#### ENTRIES PROVIDED ####

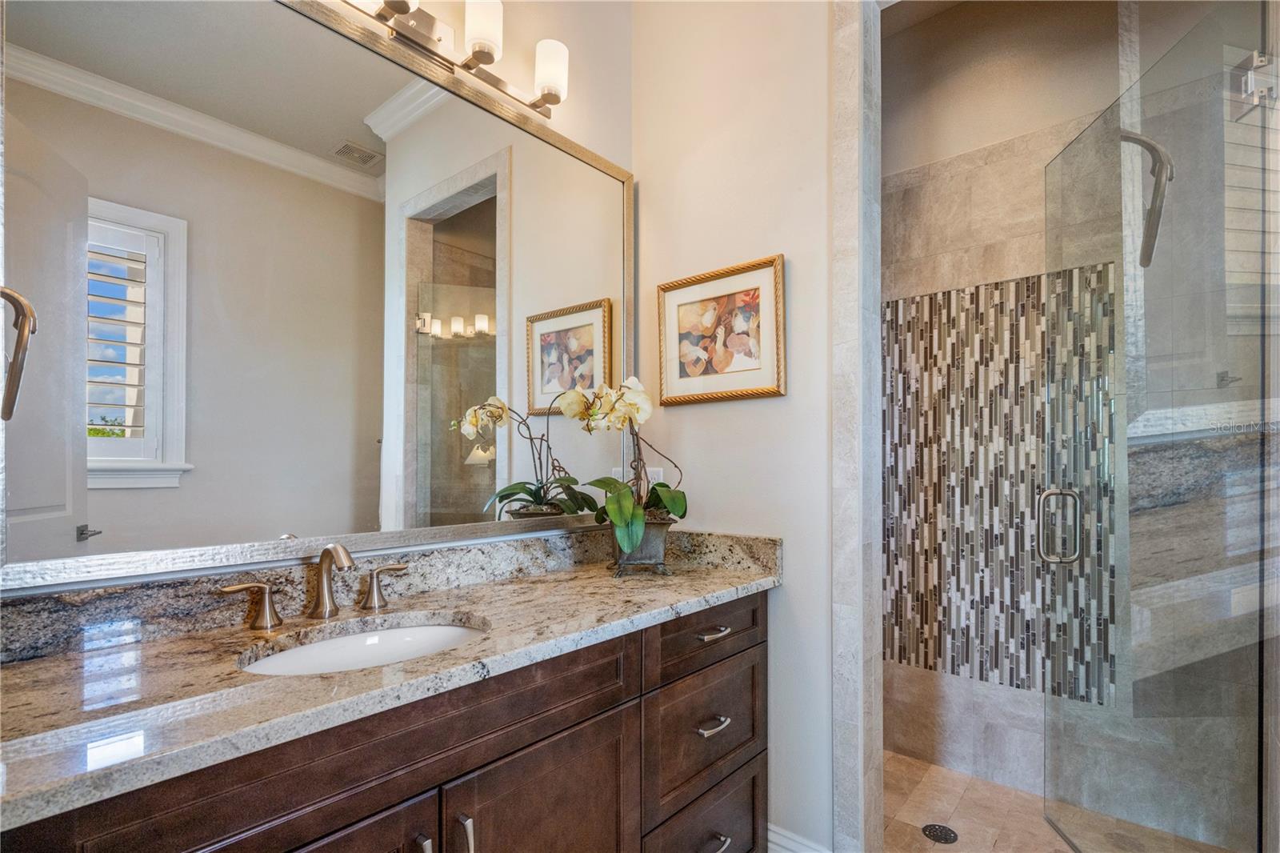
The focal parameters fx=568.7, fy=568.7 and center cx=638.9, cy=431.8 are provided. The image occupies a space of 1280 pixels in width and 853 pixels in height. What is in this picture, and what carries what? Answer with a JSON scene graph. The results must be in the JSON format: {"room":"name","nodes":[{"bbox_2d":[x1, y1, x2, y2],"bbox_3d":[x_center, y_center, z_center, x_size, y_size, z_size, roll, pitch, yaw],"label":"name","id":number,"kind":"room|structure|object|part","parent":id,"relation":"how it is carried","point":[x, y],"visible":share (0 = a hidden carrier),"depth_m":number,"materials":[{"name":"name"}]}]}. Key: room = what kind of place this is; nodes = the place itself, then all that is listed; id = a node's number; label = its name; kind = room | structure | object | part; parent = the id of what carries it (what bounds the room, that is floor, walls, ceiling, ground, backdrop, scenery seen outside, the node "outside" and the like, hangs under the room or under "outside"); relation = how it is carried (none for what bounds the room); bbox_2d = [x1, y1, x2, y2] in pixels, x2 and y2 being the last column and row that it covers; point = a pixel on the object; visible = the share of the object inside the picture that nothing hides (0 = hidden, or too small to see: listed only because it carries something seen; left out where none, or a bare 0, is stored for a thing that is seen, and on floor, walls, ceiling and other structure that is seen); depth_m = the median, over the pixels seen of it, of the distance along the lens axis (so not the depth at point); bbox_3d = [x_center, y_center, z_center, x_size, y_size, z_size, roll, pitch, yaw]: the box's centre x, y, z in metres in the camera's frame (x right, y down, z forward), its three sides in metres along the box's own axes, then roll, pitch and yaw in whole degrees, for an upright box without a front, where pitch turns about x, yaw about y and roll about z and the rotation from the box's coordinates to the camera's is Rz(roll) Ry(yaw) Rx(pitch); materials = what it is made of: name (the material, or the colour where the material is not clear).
{"room":"bathroom","nodes":[
{"label":"bathroom","id":0,"kind":"room"},
{"bbox_2d":[0,0,635,615],"bbox_3d":[-0.692,-0.289,1.435,0.129,3.184,2.204,-1,-1,40],"label":"mirror wall","id":1,"kind":"structure","parent":0,"point":[612,158],"depth_m":1.87,"materials":[{"name":"paint"}]},
{"bbox_2d":[0,287,37,420],"bbox_3d":[-0.860,-0.105,0.727,0.139,0.191,0.106,-1,-1,40],"label":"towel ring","id":2,"kind":"object","parent":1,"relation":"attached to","point":[29,306],"visible":1,"depth_m":0.74,"materials":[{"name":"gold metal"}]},
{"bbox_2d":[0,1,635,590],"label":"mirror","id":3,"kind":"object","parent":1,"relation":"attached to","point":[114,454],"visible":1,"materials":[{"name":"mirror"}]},
{"bbox_2d":[331,0,572,117],"bbox_3d":[-0.515,-1.071,1.441,0.163,0.190,0.868,-1,-1,40],"label":"vanity light","id":4,"kind":"object","parent":1,"relation":"attached to","point":[487,53],"visible":0.97,"depth_m":1.50,"materials":[{"name":"metal"}]},
{"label":"shade","id":5,"kind":"part","parent":4,"relation":"part of","materials":[{"name":"white glass"}]},
{"bbox_3d":[-0.417,-1.072,1.513,0.101,0.138,0.100,-1,-1,40],"label":"shade","id":6,"kind":"part","parent":4,"relation":"part of","materials":[{"name":"white glass"}]},
{"bbox_3d":[-0.255,-1.031,1.643,0.105,0.140,0.102,-1,-1,40],"label":"shade","id":7,"kind":"part","parent":4,"relation":"part of","materials":[{"name":"white glass"}]},
{"bbox_2d":[1,588,769,852],"bbox_3d":[-0.292,0.883,1.228,0.570,0.935,1.618,-1,-1,40],"label":"vanity cabinet","id":8,"kind":"object","parent":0,"point":[612,710],"visible":0.74,"depth_m":1.03,"materials":[{"name":"brown wood"}]},
{"bbox_2d":[0,532,784,830],"bbox_3d":[-0.389,0.366,1.214,0.564,0.115,1.705,-1,-1,40],"label":"granite countertop","id":9,"kind":"structure","parent":8,"relation":"on","point":[707,580],"depth_m":0.96,"materials":[{"name":"stone"}]},
{"bbox_2d":[216,542,407,629],"bbox_3d":[-0.643,0.312,1.198,0.151,0.161,0.389,-1,-1,40],"label":"faucet","id":10,"kind":"object","parent":9,"relation":"on","point":[329,548],"visible":0.99,"depth_m":1.20,"materials":[{"name":"metal"}]},
{"bbox_2d":[238,616,489,675],"bbox_3d":[-0.507,0.495,1.078,0.359,0.140,0.484,-1,-1,40],"label":"sink","id":11,"kind":"object","parent":9,"relation":"in","point":[397,632],"visible":0.37,"depth_m":1.20,"materials":[{"name":"white ceramic"}]},
{"bbox_2d":[606,517,673,575],"bbox_3d":[-0.002,0.339,1.708,0.197,0.148,0.198,-1,-1,40],"label":"flower pot","id":12,"kind":"object","parent":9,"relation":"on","point":[657,553],"visible":0.78,"depth_m":1.64,"materials":[{"name":"grey"}]},
{"bbox_2d":[560,374,687,550],"bbox_3d":[-0.031,0.093,1.684,0.374,0.509,0.339,-1,-1,40],"label":"orchid","id":13,"kind":"object","parent":12,"relation":"in","point":[634,535],"visible":0.84,"depth_m":1.66,"materials":[{"name":"plant"}]},
{"bbox_2d":[629,0,835,852],"bbox_3d":[0.386,-0.281,1.843,1.006,3.238,0.132,-1,-1,40],"label":"side wall","id":14,"kind":"structure","parent":0,"point":[795,398],"depth_m":1.77,"materials":[{"name":"white paint"}]},
{"bbox_2d":[644,466,664,485],"bbox_3d":[0.051,0.186,1.993,0.070,0.120,0.009,-1,-1,40],"label":"wall socket","id":15,"kind":"object","parent":14,"relation":"attached to","point":[660,478],"visible":0.41,"depth_m":1.98,"materials":[{"name":"white plastic"}]},
{"bbox_2d":[656,253,784,404],"bbox_3d":[0.251,-0.313,1.856,0.459,0.427,0.031,-1,-1,40],"label":"framed picture","id":16,"kind":"object","parent":14,"relation":"attached to","point":[762,389],"visible":0.99,"depth_m":1.84},
{"bbox_2d":[767,822,831,852],"bbox_3d":[0.438,1.265,1.673,0.456,0.169,0.019,-1,-1,40],"label":"baseboard","id":17,"kind":"structure","parent":14,"relation":"attached to","point":[780,831],"depth_m":1.68,"materials":[{"name":"white paint"}]},
{"bbox_2d":[831,0,882,852],"bbox_3d":[0.636,-0.095,1.657,0.124,2.730,0.178,-1,-1,40],"label":"door frame","id":18,"kind":"structure","parent":14,"relation":"attached to","point":[840,635],"depth_m":1.60,"materials":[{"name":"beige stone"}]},
{"bbox_2d":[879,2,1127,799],"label":"shower wall","id":19,"kind":"structure","parent":0,"point":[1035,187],"depth_m":2.21,"materials":[{"name":"tile"}]},
{"bbox_2d":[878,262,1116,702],"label":"mosaic tile panel","id":20,"kind":"object","parent":19,"relation":"attached to","point":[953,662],"visible":0.64,"depth_m":2.26,"materials":[{"name":"tile"}]},
{"bbox_2d":[876,748,1228,852],"bbox_3d":[1.152,1.412,1.711,1.679,0.101,1.267,-1,-1,40],"label":"shower floor","id":21,"kind":"structure","parent":0,"point":[915,764],"depth_m":2.01,"materials":[{"name":"beige tile"}]},
{"bbox_2d":[921,822,958,843],"bbox_3d":[1.027,1.370,1.945,0.107,0.005,0.107,-1,-1,40],"label":"shower drain","id":22,"kind":"object","parent":21,"relation":"in","point":[945,838],"visible":0.98,"depth_m":1.94,"materials":[{"name":"black metal"}]},
{"bbox_2d":[1120,131,1174,266],"bbox_3d":[1.523,-0.724,1.734,0.182,0.457,0.137,-1,-1,40],"label":"shower head","id":23,"kind":"object","parent":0,"point":[1148,145],"visible":0.81,"depth_m":1.70},
{"bbox_2d":[1042,0,1279,852],"bbox_3d":[1.378,0.132,1.609,0.115,2.308,0.757,0,-1,8],"label":"glass shower door","id":24,"kind":"structure","parent":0,"point":[1083,138],"depth_m":1.48,"materials":[{"name":"clear glass"}]},
{"bbox_2d":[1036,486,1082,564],"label":"door handle","id":25,"kind":"object","parent":24,"relation":"attached to","point":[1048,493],"visible":0.95,"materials":[{"name":"silver metal"}]}
]}

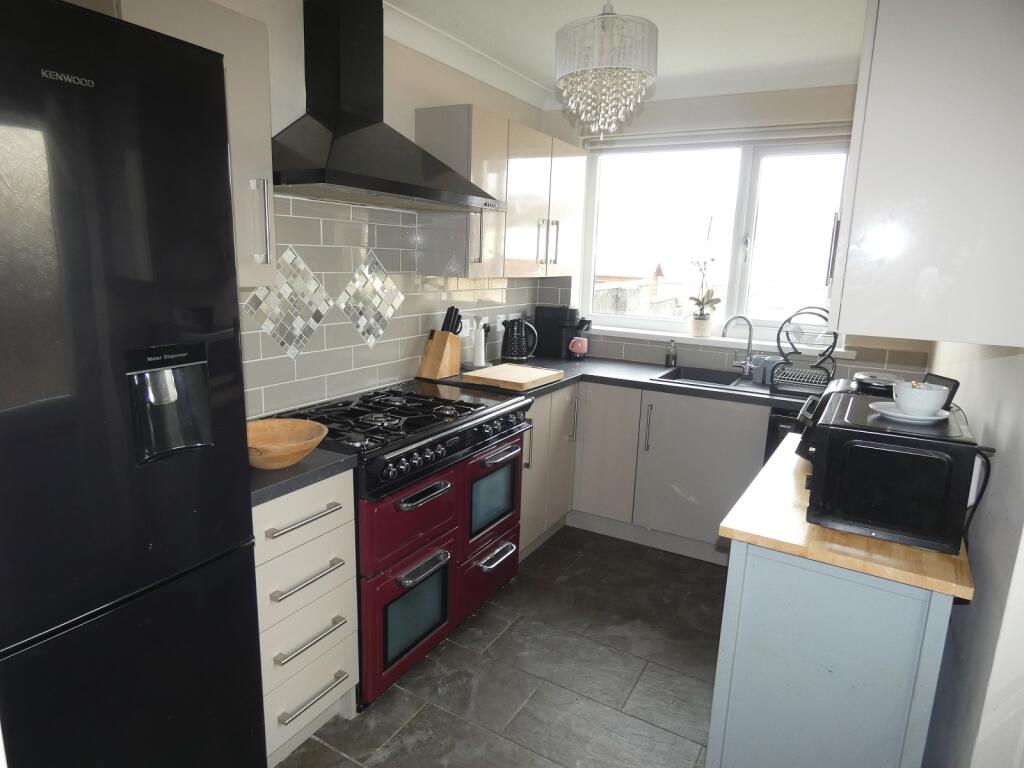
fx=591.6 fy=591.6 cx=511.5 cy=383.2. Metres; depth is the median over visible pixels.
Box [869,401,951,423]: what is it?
saucer
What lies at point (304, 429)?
wooden bowl
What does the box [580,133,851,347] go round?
window
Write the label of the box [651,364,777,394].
sink
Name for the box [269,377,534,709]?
range cooker
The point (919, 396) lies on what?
cup
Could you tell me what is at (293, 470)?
countertop
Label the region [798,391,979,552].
microwave
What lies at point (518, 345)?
electric kettle
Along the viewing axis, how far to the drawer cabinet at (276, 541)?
1.72 m
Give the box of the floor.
[273,526,726,767]
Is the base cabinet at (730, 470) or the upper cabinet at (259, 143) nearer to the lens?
the upper cabinet at (259, 143)
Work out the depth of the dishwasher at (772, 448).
2.78 m
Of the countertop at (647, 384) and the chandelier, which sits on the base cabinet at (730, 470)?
the countertop at (647, 384)
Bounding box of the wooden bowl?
[247,417,327,469]
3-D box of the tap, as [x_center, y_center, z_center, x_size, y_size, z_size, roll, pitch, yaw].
[1.243,-0.219,3.261,0.222,0.329,0.095,0,12,-9]
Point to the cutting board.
(543, 375)
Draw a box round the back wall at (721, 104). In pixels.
[536,81,933,383]
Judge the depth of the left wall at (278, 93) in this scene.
2.49 m
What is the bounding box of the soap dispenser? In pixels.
[665,339,677,366]
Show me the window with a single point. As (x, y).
(745, 287)
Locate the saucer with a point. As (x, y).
(893, 414)
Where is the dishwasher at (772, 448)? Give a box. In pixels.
[764,402,807,461]
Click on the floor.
(384, 706)
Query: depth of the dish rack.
2.90 m
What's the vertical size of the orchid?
0.680 m
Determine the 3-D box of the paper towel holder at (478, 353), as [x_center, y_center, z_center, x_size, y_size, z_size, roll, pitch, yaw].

####

EXERCISE DETAILS: Lines from the one containing "Locate the saucer with a point. As (x, y)." through the end of the entries above must be copied exactly; include both ends and no other lines.

SOLUTION FOR THIS EXERCISE:
Locate the saucer with a point. As (x, y).
(893, 414)
Where is the dishwasher at (772, 448)? Give a box. In pixels.
[764,402,807,461]
Click on the floor.
(384, 706)
Query: depth of the dish rack.
2.90 m
What's the vertical size of the orchid?
0.680 m
Determine the 3-D box of the paper towel holder at (478, 353), as [x_center, y_center, z_center, x_size, y_size, z_size, roll, pitch, yaw].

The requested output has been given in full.